━━━ SUPPLIED INFORMATION ━━━

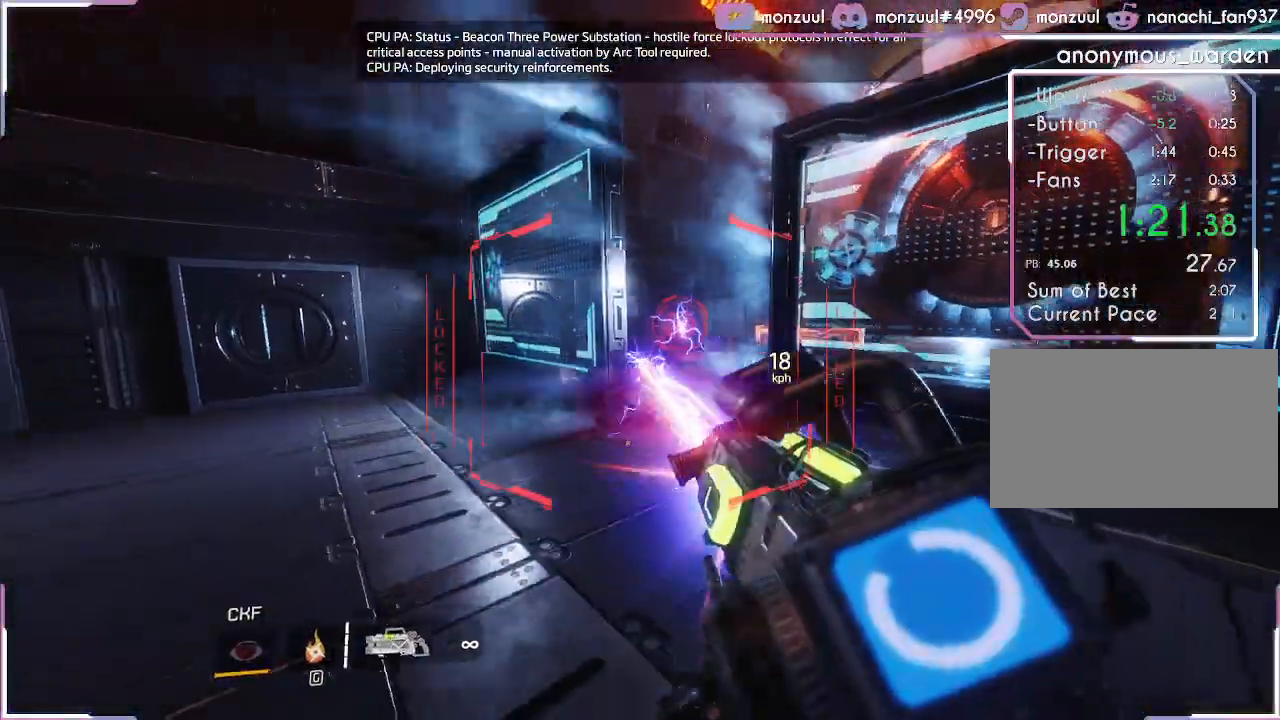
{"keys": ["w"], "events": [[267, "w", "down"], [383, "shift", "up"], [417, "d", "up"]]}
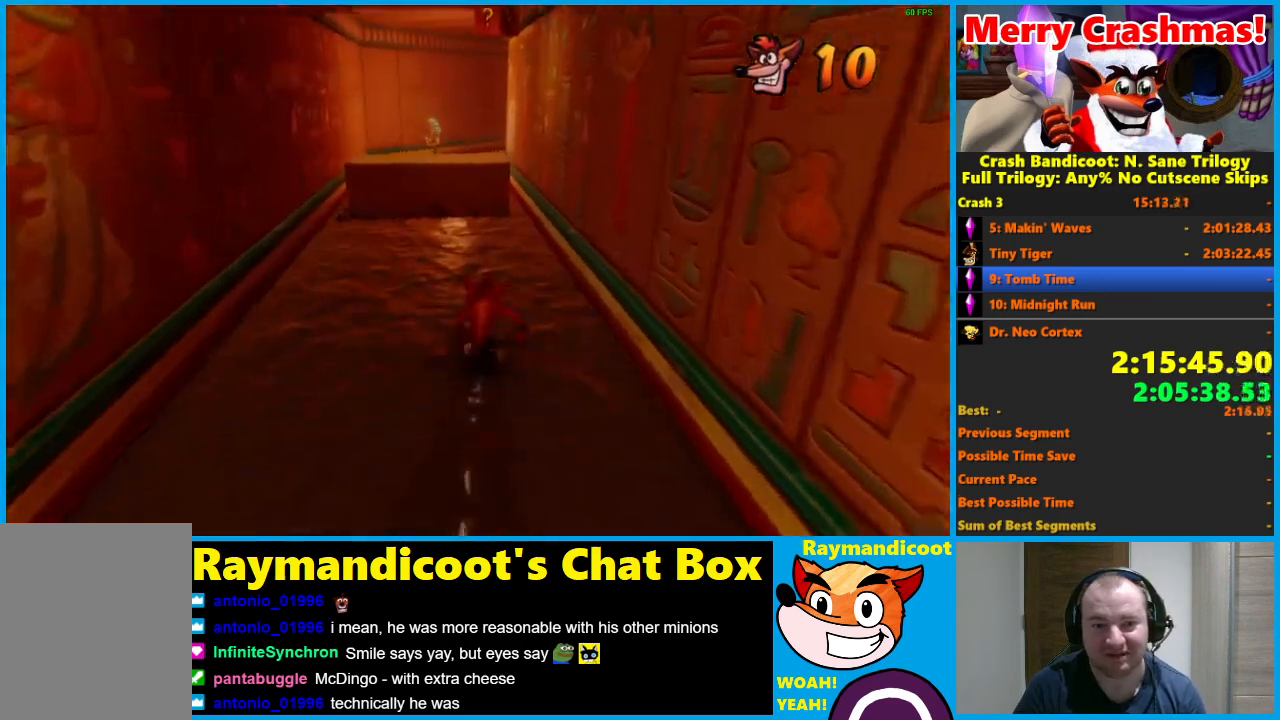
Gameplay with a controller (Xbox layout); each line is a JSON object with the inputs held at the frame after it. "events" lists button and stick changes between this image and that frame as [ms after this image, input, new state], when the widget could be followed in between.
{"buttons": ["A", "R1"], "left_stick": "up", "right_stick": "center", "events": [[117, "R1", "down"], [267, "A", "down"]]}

━━━

WHAT TO DO: Omitting the images, copy the listing exactly.

ANSWER SPACE:
{"keys": ["w"], "events": [[267, "w", "down"], [383, "shift", "up"], [417, "d", "up"]]}
Gameplay with a controller (Xbox layout); each line is a JSON object with the inputs held at the frame after it. "events" lists button and stick changes between this image and that frame as [ms after this image, input, new state], when the widget could be followed in between.
{"buttons": ["A", "R1"], "left_stick": "up", "right_stick": "center", "events": [[117, "R1", "down"], [267, "A", "down"]]}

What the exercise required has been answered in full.